Before I came to Wharton, I heard lots about the cohorts, but I was skeptical. Cohorts are a “team” or group that you’re assigned when you begin your years here, and they are named after different international currencies. Each cohort is about 50-60 students, and you take Management 100, the cornerstone Wharton class your first semester here, with your cohort. I had heard in info sessions that cohorts hold lots of fun events throughout the year for its members and that my cohort would become my family on campus, but I was skeptical. I was assigned to be a Rupee, and I can honestly say cohorts have been an integral part of my time at Wharton so far.
Not only do they give us free candy on Halloween (they called it “Trump or Treat”), they also have free dinners out at restaurants near campus and subsidized “Restaurant Week” dinners at five- star restaurants in the city. But it’s not just free food. In the fall, there’s a pumpkin carving contest, and at the beginning of freshman year, we participate in a huge scavenger hunt across campus called “the Amazing Cohort Race.” Two of my proudest moments freshman year were helping to win the gingerbread-house-making contest for Rupee, and ultimately winning the Cohort Cup that year (and finally dethroning the reigning champions, Peso).

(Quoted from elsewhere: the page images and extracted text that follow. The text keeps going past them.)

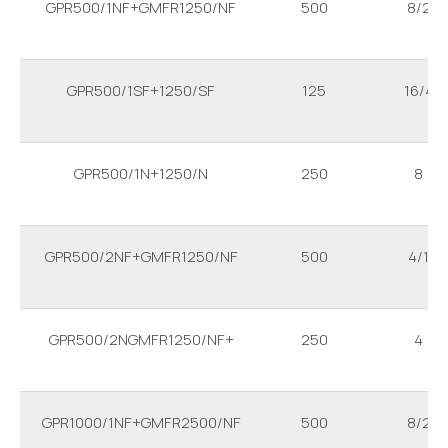
GPR500/1NF+GMFR1250/NF
500
8/2
GPR500/1SF+1250/SF
125
16/4
GPR500/1N+1250/N
250
8
GPR500/2NF+GMFR1250/NF
500
4/1
GPR500/2NGMFR1250/NF+
250
4
GPR1000/1NF+GMFR2500/NF
500
8/2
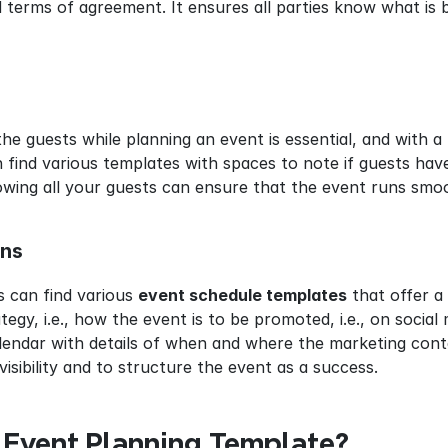
d terms of agreement. It ensures all parties know what is
the guests while planning an event is essential, and with a
 find various templates with spaces to note if guests hav
owing all your guests can ensure that the event runs smoo
ans
 can find various 
event schedule templates
 that offer a
egy, i.e., how the event is to be promoted, i.e., on social 
lendar with details of when and where the marketing conten
visibility and to structure the event as a success.
Event Planning Template?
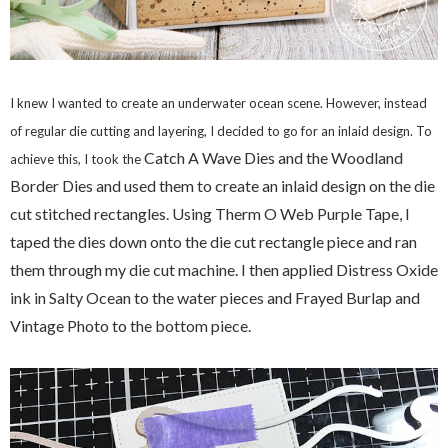
I knew I wanted to create an underwater ocean scene. However, instead
of regular die cutting and layering, I decided to go for an inlaid design. To
Catch A Wave Dies and the Woodland
achieve this, I took the
Border Dies and used them to create an inlaid design on the die
cut stitched rectangles. Using Therm O Web Purple Tape, I
taped the dies down onto the die cut rectangle piece and ran
them through my die cut machine. I then applied Distress Oxide
ink in Salty Ocean to the water pieces and Frayed Burlap and
Vintage Photo to the bottom piece.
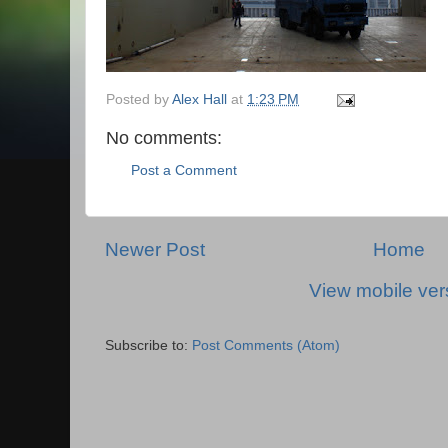
Posted by
Alex Hall
at
1:23 PM
No comments:
Post a Comment
Newer Post
Home
View mobile ver
Subscribe to:
Post Comments (Atom)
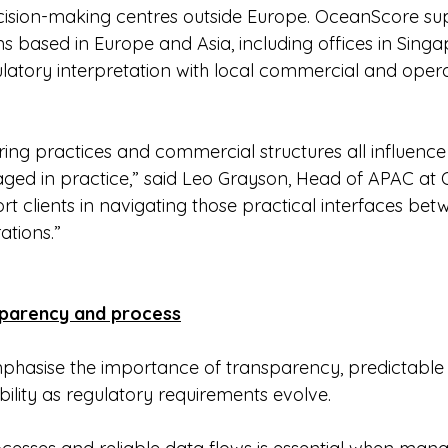
ision-making centres outside Europe. OceanScore supp
ms based in Europe and Asia, including offices in Sing
ulatory interpretation with local commercial and opera
ring practices and commercial structures all influenc
ged in practice,” said Leo Grayson, Head of APAC at 
ort clients in navigating those practical interfaces bet
ations.”
sparency and process
hasise the importance of transparency, predictable
ility as regulatory requirements evolve.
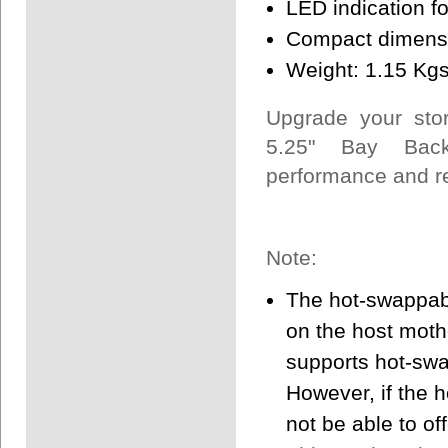
LED indication fo
Compact dimensi
Weight: 1.15 Kg
Upgrade your sto
5.25" Bay Back
performance and rel
Note:
The hot-swappabl
on the host mothe
supports hot-swa
However, if the 
not be able to off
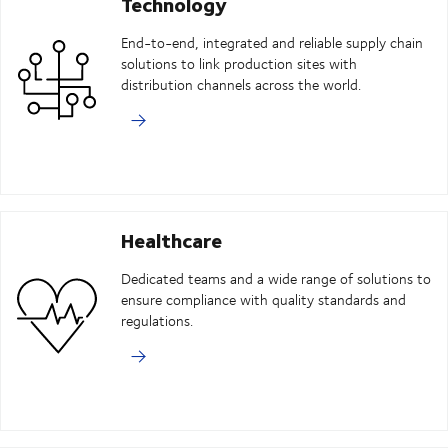
Technology
End-to-end, integrated and reliable supply chain
solutions to link production sites with
distribution channels across the world.
Healthcare
Dedicated teams and a wide range of solutions to
ensure compliance with quality standards and
regulations.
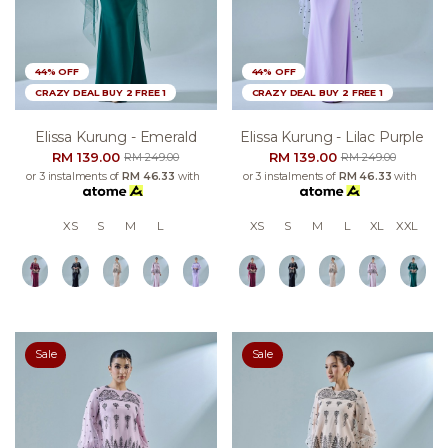
44% OFF
44% OFF
CRAZY DEAL BUY 2 FREE 1
CRAZY DEAL BUY 2 FREE 1
Elissa Kurung - Emerald
Elissa Kurung - Lilac Purple
RM 139.00
RM 139.00
RM 249.00
RM 249.00
or 3 instalments of
RM 46.33
with
or 3 instalments of
RM 46.33
with
XS
S
M
L
XS
S
M
L
XL
XXL
Sale
Sale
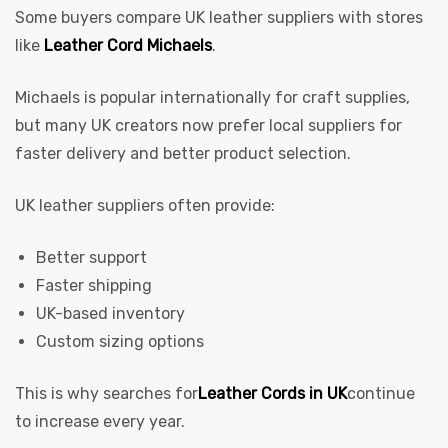
Some buyers compare UK leather suppliers with stores
like
Leather Cord Michaels
.
Michaels is popular internationally for craft supplies,
but many UK creators now prefer local suppliers for
faster delivery and better product selection.
UK leather suppliers often provide:
Better support
Faster shipping
UK-based inventory
Custom sizing options
This is why searches for
Leather Cords in UK
continue
to increase every year.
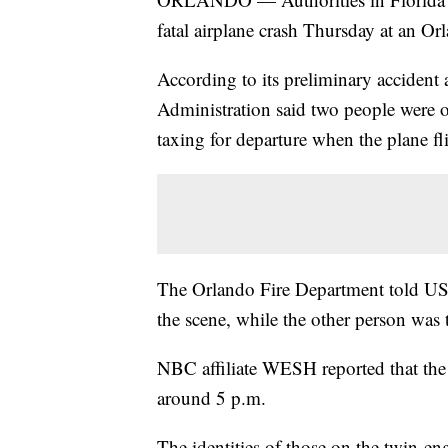
fatal airplane crash Thursday at an Orl
According to its preliminary accident 
Administration said two people were
taxing for departure when the plane fl
The Orlando Fire Department told US
the scene, while the other person was
NBC affiliate WESH reported that the 
around 5 p.m.
The identities of those on the twin-en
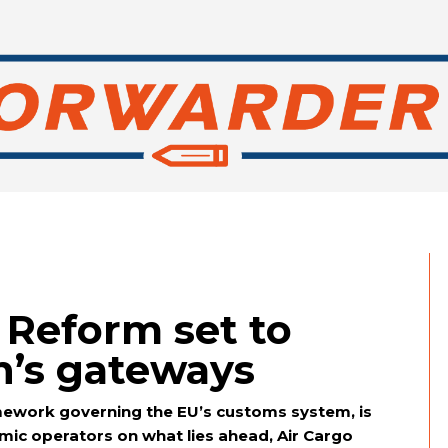
Reform set to
n’s gateways
mework governing the EU’s customs system, is
ic operators on what lies ahead, Air Cargo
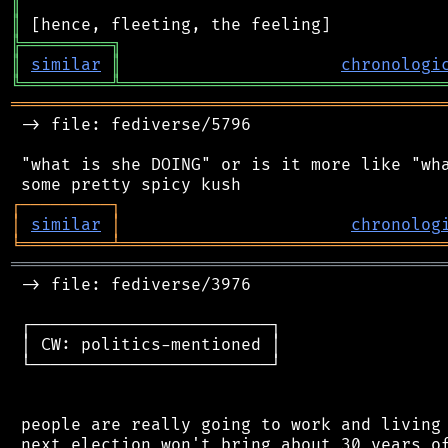
║
║
╠
═
═
═
═
═
═
═
═
═
╗
║
similar
║
chronologi
╚
═════════
╩
════════════════════════════════
═══════════════════════════════════════════
 -> file: fediverse/5796

 "what is she DOING" or is it more like "wha
┌
─
─
─
─
─
─
─
─
─
┐
│
similar
│
chronolog
╘
═════════
╧
════════════════════════════════
═══════════════════════════════════════════
 -> file: fediverse/3976

 ┌────────────────────────┐

 │ CW: politics-mentioned │

 └────────────────────────┘

 people are really going to work and living 
 next election won't bring about 30 years of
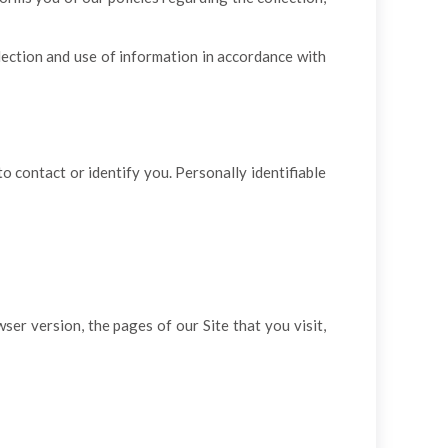
lection and use of information in accordance with
o contact or identify you. Personally identifiable
er version, the pages of our Site that you visit,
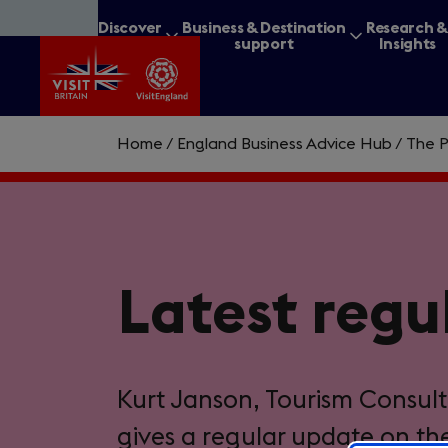
Skip
Discover
Business & Destination
Research 
to
Britain
support
Insights
main
content
Home
/
England Business Advice Hub
/
The P
What are you lookin
Latest regu
Kurt Janson, Tourism Consult
gives a regular update on th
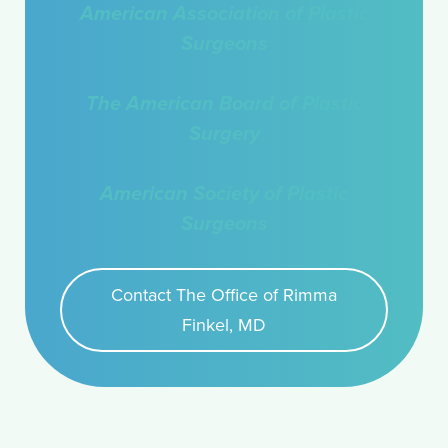
American Association of Plastic
Surgeons
The American Board of Plastic
Surgery
American Society of Plastic
Surgeons
Contact The Office of Rimma
Finkel, MD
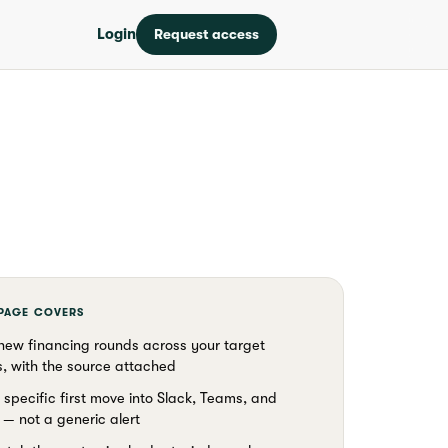
Login
Request access
 PAGE COVERS
new financing rounds across your target
, with the source attached
 specific first move into Slack, Teams, and
— not a generic alert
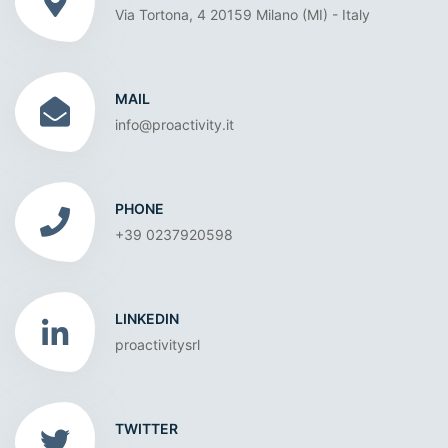
Via Tortona, 4 20159 Milano (MI) - Italy
MAIL
info@proactivity.it
PHONE
+39 0237920598
LINKEDIN
proactivitysrl
TWITTER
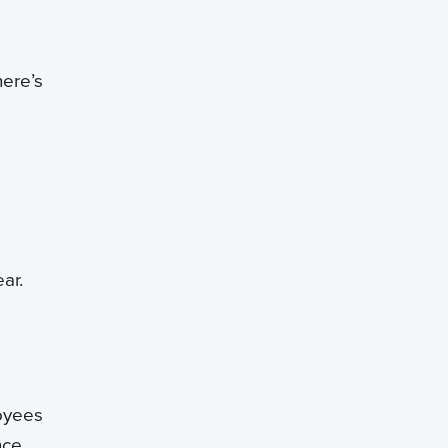
here’s
ar.
oyees
nce.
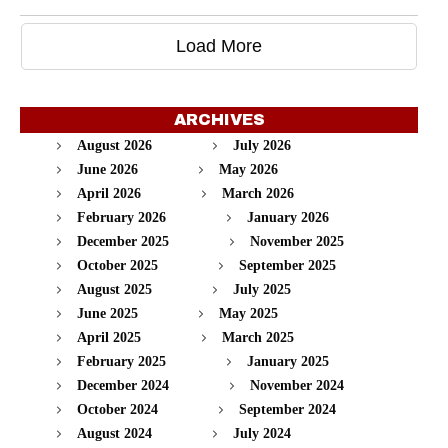
Load More
ARCHIVES
August 2026
July 2026
June 2026
May 2026
April 2026
March 2026
February 2026
January 2026
December 2025
November 2025
October 2025
September 2025
August 2025
July 2025
June 2025
May 2025
April 2025
March 2025
February 2025
January 2025
December 2024
November 2024
October 2024
September 2024
August 2024
July 2024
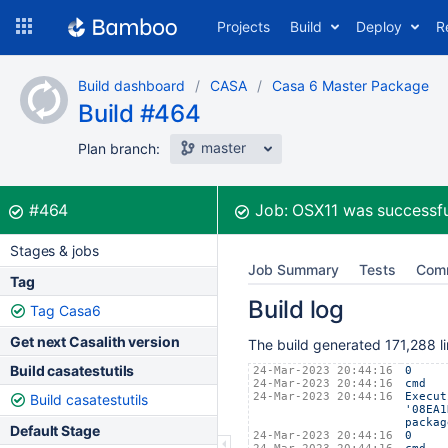
Skip
Projects
Build
Deploy
R
to
navigation
Skip
Build dashboard
CASA
Casa 6 Master Package
to
Build #464
content
master
Plan branch:
Build:
was successful
#464
Job:
OSX11
was successfu
Stages & jobs
Job Summary
Tests
Com
Tag
Build log
Tag Casa6
Get next Casalith version
The build generated 171,288 li
Build casatestutils
24-Mar-2023 20:44:16
0
24-Mar-2023 20:44:16
cmd
24-Mar-2023 20:44:16
Execut
Build casatestutils
'08EA1
packag
Default Stage
24-Mar-2023 20:44:16
0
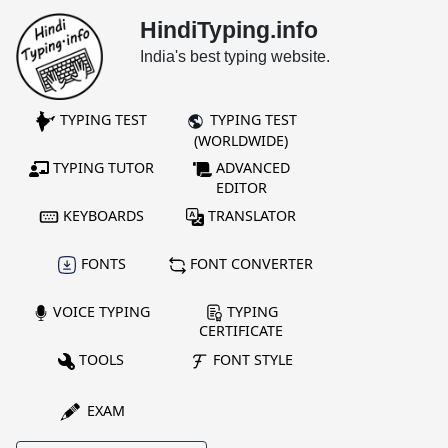
HindiTyping.info
India's best typing website.
TYPING TEST
TYPING TEST
(WORLDWIDE)
TYPING TUTOR
ADVANCED
EDITOR
KEYBOARDS
TRANSLATOR
FONTS
FONT CONVERTER
VOICE TYPING
TYPING
CERTIFICATE
TOOLS
FONT STYLE
EXAM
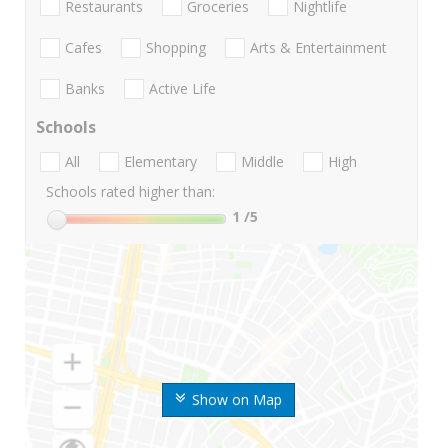
Restaurants
Groceries
Nightlife
Cafes
Shopping
Arts & Entertainment
Banks
Active Life
Schools
All
Elementary
Middle
High
Schools rated higher than:
1
/5
Show on Map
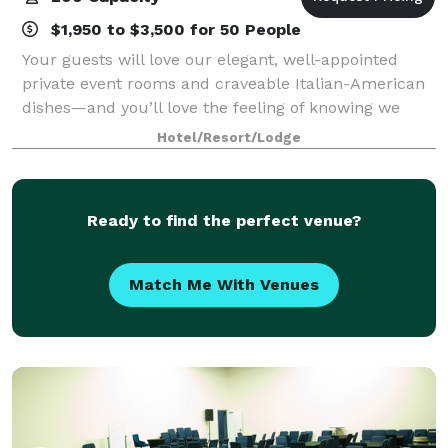
$1,950 to $3,500 for 50 People
Your guests will love our elegant, well-appointed
private event rooms and craveable Italian-American
dishes—and you’ll love the feeling of knowing we
have taken care of everything. Located in The Streets
Hotel/Resort/Lodge
at Southpoint Mall—just minutes fro
Ready to find the perfect venue?
Match Me With Venues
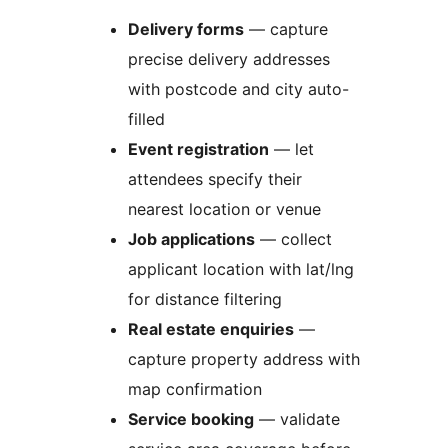
Delivery forms
— capture
precise delivery addresses
with postcode and city auto-
filled
Event registration
— let
attendees specify their
nearest location or venue
Job applications
— collect
applicant location with lat/lng
for distance filtering
Real estate enquiries
—
capture property address with
map confirmation
Service booking
— validate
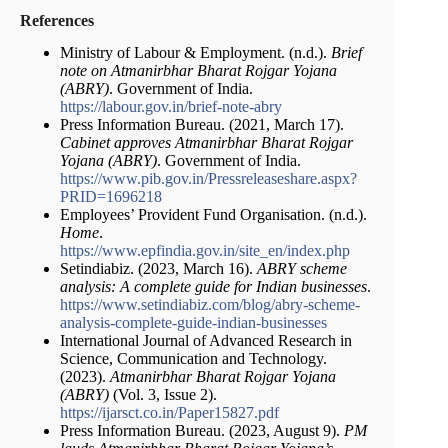
References
Ministry of Labour & Employment. (n.d.).
Brief
note on Atmanirbhar Bharat Rojgar Yojana
(ABRY)
. Government of India.
https://labour.gov.in/brief-note-abry
Press Information Bureau. (2021, March 17).
Cabinet approves Atmanirbhar Bharat Rojgar
Yojana (ABRY)
. Government of India.
https://www.pib.gov.in/Pressreleaseshare.aspx?
PRID=1696218
Employees’ Provident Fund Organisation. (n.d.).
Home
.
https://www.epfindia.gov.in/site_en/index.php
Setindiabiz. (2023, March 16).
ABRY scheme
analysis: A complete guide for Indian businesses
.
https://www.setindiabiz.com/blog/abry-scheme-
analysis-complete-guide-indian-businesses
International Journal of Advanced Research in
Science, Communication and Technology.
(2023).
Atmanirbhar Bharat Rojgar Yojana
(ABRY)
(Vol. 3, Issue 2).
https://ijarsct.co.in/Paper15827.pdf
Press Information Bureau. (2023, August 9).
PM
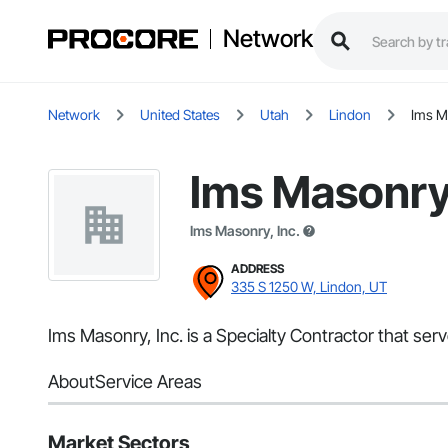
Network
Network
United States
Utah
Lindon
Ims M
Ims Masonry,
Ims Masonry, Inc.
ADDRESS
335 S 1250 W, Lindon, UT
Ims Masonry, Inc. is a Specialty Contractor that ser
About
Service Areas
Market Sectors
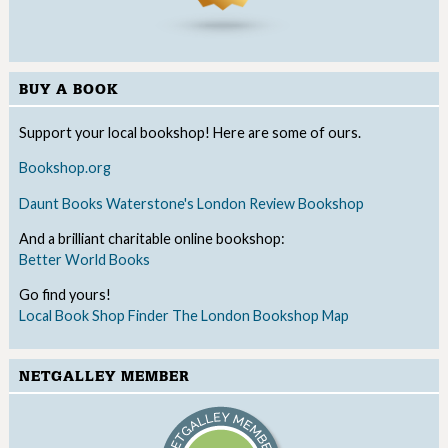
BUY A BOOK
Support your local bookshop! Here are some of ours.
Bookshop.org
Daunt Books
Waterstone's
London Review Bookshop
And a brilliant charitable online bookshop:
Better World Books
Go find yours!
Local Book Shop Finder
The London Bookshop Map
NETGALLEY MEMBER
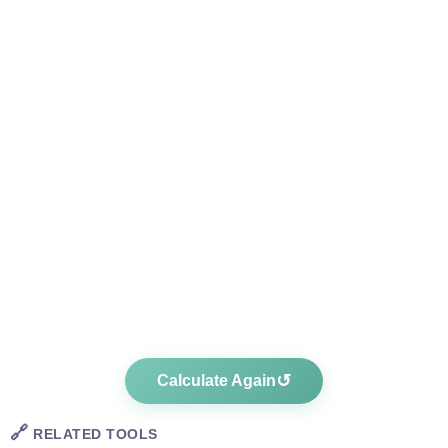
↺
Calculate Again
🔗
RELATED TOOLS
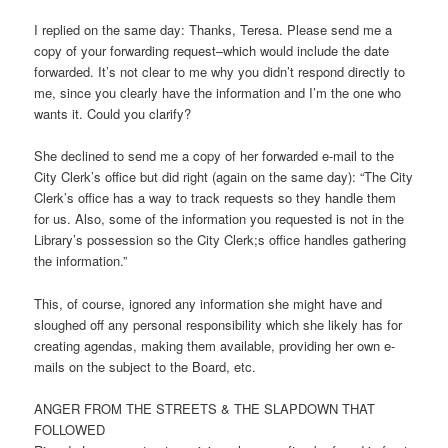
I replied on the same day: Thanks, Teresa. Please send me a
copy of your forwarding request–which would include the date
forwarded. It’s not clear to me why you didn’t respond directly to
me, since you clearly have the information and I’m the one who
wants it. Could you clarify?
She declined to send me a copy of her forwarded e-mail to the
City Clerk’s office but did right (again on the same day): “The City
Clerk’s office has a way to track requests so they handle them
for us. Also, some of the information you requested is not in the
Library’s possession so the City Clerk;s office handles gathering
the information.”
This, of course, ignored any information she might have and
sloughed off any personal responsibility which she likely has for
creating agendas, making them available, providing her own e-
mails on the subject to the Board, etc.
ANGER FROM THE STREETS & THE SLAPDOWN THAT
FOLLOWED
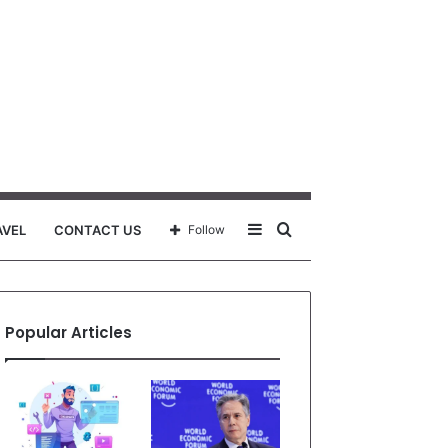
Sidebar
Search
AVEL
CONTACT US
Follow
for
Popular Articles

As awesome as winning was, the best part of cohorts was the people. The upperclassmen officers in my cohort were extremely supportive and constantly reached out to me to offer advice and help with my classes. They helped me navigate through my freshman year, and I always had someone to turn to. They also organized résumé and cover letter writing workshops, and compiled lists of recommended classes from their friends. Within my own grade, the frequent (free or subsidized) events, like dinner in Chinatown with a trip to see the lights at Franklin Square, trips down to the Franklin Fountain ice cream shop, or even playing Escape the Room, allowed me to bond with my fellow Rupees. Even now that I’ve met people from different schools, different grades and different cohorts, my Rupee friends are some of my closest.